- Action item:
Once you have read the data below, print all of it exactly.

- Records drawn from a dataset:
========
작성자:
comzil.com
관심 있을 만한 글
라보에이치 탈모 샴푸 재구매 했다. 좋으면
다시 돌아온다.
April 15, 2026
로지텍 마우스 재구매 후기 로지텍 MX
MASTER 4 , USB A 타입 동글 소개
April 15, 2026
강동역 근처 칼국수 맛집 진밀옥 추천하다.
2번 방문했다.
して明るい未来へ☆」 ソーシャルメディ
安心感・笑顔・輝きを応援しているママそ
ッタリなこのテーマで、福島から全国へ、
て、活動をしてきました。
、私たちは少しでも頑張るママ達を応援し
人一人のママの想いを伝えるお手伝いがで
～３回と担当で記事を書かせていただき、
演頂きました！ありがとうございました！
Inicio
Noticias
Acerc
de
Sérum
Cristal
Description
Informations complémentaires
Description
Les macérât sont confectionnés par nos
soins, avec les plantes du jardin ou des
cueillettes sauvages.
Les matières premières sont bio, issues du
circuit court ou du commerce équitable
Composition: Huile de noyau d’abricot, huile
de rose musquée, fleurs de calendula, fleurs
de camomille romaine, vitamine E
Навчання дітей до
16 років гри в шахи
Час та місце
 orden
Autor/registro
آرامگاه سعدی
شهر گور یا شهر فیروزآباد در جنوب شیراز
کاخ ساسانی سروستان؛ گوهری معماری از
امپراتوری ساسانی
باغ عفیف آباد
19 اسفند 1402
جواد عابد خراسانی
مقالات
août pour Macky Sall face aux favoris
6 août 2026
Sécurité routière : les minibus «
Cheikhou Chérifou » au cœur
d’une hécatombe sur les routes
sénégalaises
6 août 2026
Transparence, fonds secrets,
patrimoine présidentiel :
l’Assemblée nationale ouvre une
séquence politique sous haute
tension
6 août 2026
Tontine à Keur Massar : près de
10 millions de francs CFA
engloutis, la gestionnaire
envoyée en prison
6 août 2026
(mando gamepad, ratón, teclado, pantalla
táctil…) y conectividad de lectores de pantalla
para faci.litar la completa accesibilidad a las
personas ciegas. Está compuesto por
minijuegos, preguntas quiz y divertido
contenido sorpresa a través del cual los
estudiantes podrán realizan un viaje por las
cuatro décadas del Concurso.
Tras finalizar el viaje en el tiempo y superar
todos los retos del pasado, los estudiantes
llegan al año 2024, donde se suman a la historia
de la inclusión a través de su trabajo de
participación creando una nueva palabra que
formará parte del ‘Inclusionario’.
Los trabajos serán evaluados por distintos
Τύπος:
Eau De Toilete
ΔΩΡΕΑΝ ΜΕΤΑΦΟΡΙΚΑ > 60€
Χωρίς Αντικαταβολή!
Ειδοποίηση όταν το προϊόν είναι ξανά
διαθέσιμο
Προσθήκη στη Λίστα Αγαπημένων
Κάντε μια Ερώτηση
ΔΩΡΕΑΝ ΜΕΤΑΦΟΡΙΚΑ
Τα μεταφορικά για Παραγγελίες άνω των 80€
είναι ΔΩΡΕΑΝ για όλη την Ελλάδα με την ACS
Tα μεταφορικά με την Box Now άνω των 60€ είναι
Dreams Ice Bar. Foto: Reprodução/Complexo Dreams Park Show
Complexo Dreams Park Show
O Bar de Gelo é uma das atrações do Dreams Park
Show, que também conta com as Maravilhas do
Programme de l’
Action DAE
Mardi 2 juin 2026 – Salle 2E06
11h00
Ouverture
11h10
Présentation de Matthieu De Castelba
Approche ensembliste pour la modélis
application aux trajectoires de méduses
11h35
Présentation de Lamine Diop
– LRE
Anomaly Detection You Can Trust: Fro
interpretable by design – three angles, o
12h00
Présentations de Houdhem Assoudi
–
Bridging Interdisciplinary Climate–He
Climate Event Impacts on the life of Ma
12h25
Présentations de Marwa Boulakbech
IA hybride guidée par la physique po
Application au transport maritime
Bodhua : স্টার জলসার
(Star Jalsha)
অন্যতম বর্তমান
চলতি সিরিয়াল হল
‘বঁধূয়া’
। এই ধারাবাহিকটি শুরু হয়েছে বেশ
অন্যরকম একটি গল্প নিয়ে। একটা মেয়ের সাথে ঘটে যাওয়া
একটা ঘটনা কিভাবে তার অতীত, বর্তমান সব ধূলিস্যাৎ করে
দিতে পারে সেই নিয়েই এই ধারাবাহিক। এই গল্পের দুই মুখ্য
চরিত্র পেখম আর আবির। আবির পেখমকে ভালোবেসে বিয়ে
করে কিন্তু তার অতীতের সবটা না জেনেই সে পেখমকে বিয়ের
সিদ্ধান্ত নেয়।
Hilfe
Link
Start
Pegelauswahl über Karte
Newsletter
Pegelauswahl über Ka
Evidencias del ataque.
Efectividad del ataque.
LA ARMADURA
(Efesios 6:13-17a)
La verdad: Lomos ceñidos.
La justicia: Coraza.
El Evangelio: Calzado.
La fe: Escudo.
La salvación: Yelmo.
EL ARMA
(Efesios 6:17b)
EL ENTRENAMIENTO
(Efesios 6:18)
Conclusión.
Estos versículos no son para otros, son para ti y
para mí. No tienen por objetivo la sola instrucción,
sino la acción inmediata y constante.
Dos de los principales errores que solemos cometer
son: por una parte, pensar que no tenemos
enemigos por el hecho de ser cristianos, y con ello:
========
- Task response:
작성자:
comzil.com
관심 있을 만한 글
라보에이치 탈모 샴푸 재구매 했다. 좋으면
다시 돌아온다.
April 15, 2026
로지텍 마우스 재구매 후기 로지텍 MX
MASTER 4 , USB A 타입 동글 소개
April 15, 2026
강동역 근처 칼국수 맛집 진밀옥 추천하다.
2번 방문했다.
して明るい未来へ☆」 ソーシャルメディ
安心感・笑顔・輝きを応援しているママそ
ッタリなこのテーマで、福島から全国へ、
て、活動をしてきました。
、私たちは少しでも頑張るママ達を応援し
人一人のママの想いを伝えるお手伝いがで
～３回と担当で記事を書かせていただき、
演頂きました！ありがとうございました！
Inicio
Noticias
Acerc
de
Sérum
Cristal
Description
Informations complémentaires
Description
Les macérât sont confectionnés par nos
soins, avec les plantes du jardin ou des
cueillettes sauvages.
Les matières premières sont bio, issues du
circuit court ou du commerce équitable
Composition: Huile de noyau d’abricot, huile
de rose musquée, fleurs de calendula, fleurs
de camomille romaine, vitamine E
Навчання дітей до
16 років гри в шахи
Час та місце
 orden
Autor/registro
آرامگاه سعدی
شهر گور یا شهر فیروزآباد در جنوب شیراز
کاخ ساسانی سروستان؛ گوهری معماری از
امپراتوری ساسانی
باغ عفیف آباد
19 اسفند 1402
جواد عابد خراسانی
مقالات
août pour Macky Sall face aux favoris
6 août 2026
Sécurité routière : les minibus «
Cheikhou Chérifou » au cœur
d’une hécatombe sur les routes
sénégalaises
6 août 2026
Transparence, fonds secrets,
patrimoine présidentiel :
l’Assemblée nationale ouvre une
séquence politique sous haute
tension
6 août 2026
Tontine à Keur Massar : près de
10 millions de francs CFA
engloutis, la gestionnaire
envoyée en prison
6 août 2026
(mando gamepad, ratón, teclado, pantalla
táctil…) y conectividad de lectores de pantalla
para faci.litar la completa accesibilidad a las
personas ciegas. Está compuesto por
minijuegos, preguntas quiz y divertido
contenido sorpresa a través del cual los
estudiantes podrán realizan un viaje por las
cuatro décadas del Concurso.
Tras finalizar el viaje en el tiempo y superar
todos los retos del pasado, los estudiantes
llegan al año 2024, donde se suman a la historia
de la inclusión a través de su trabajo de
participación creando una nueva palabra que
formará parte del ‘Inclusionario’.
Los trabajos serán evaluados por distintos
Τύπος:
Eau De Toilete
ΔΩΡΕΑΝ ΜΕΤΑΦΟΡΙΚΑ > 60€
Χωρίς Αντικαταβολή!
Ειδοποίηση όταν το προϊόν είναι ξανά
διαθέσιμο
Προσθήκη στη Λίστα Αγαπημένων
Κάντε μια Ερώτηση
ΔΩΡΕΑΝ ΜΕΤΑΦΟΡΙΚΑ
Τα μεταφορικά για Παραγγελίες άνω των 80€
είναι ΔΩΡΕΑΝ για όλη την Ελλάδα με την ACS
Tα μεταφορικά με την Box Now άνω των 60€ είναι
Dreams Ice Bar. Foto: Reprodução/Complexo Dreams Park Show
Complexo Dreams Park Show
O Bar de Gelo é uma das atrações do Dreams Park
Show, que também conta com as Maravilhas do
Programme de l’
Action DAE
Mardi 2 juin 2026 – Salle 2E06
11h00
Ouverture
11h10
Présentation de Matthieu De Castelba
Approche ensembliste pour la modélis
application aux trajectoires de méduses
11h35
Présentation de Lamine Diop
– LRE
Anomaly Detection You Can Trust: Fro
interpretable by design – three angles, o
12h00
Présentations de Houdhem Assoudi
–
Bridging Interdisciplinary Climate–He
Climate Event Impacts on the life of Ma
12h25
Présentations de Marwa Boulakbech
IA hybride guidée par la physique po
Application au transport maritime
Bodhua : স্টার জলসার
(Star Jalsha)
অন্যতম বর্তমান
চলতি সিরিয়াল হল
‘বঁধূয়া’
। এই ধারাবাহিকটি শুরু হয়েছে বেশ
অন্যরকম একটি গল্প নিয়ে। একটা মেয়ের সাথে ঘটে যাওয়া
একটা ঘটনা কিভাবে তার অতীত, বর্তমান সব ধূলিস্যাৎ করে
দিতে পারে সেই নিয়েই এই ধারাবাহিক। এই গল্পের দুই মুখ্য
চরিত্র পেখম আর আবির। আবির পেখমকে ভালোবেসে বিয়ে
করে কিন্তু তার অতীতের সবটা না জেনেই সে পেখমকে বিয়ের
সিদ্ধান্ত নেয়।
Hilfe
Link
Start
Pegelauswahl über Karte
Newsletter
Pegelauswahl über Ka
Evidencias del ataque.
Efectividad del ataque.
LA ARMADURA
(Efesios 6:13-17a)
La verdad: Lomos ceñidos.
La justicia: Coraza.
El Evangelio: Calzado.
La fe: Escudo.
La salvación: Yelmo.
EL ARMA
(Efesios 6:17b)
EL ENTRENAMIENTO
(Efesios 6:18)
Conclusión.
Estos versículos no son para otros, son para ti y
para mí. No tienen por objetivo la sola instrucción,
sino la acción inmediata y constante.
Dos de los principales errores que solemos cometer
son: por una parte, pensar que no tenemos
enemigos por el hecho de ser cristianos, y con ello:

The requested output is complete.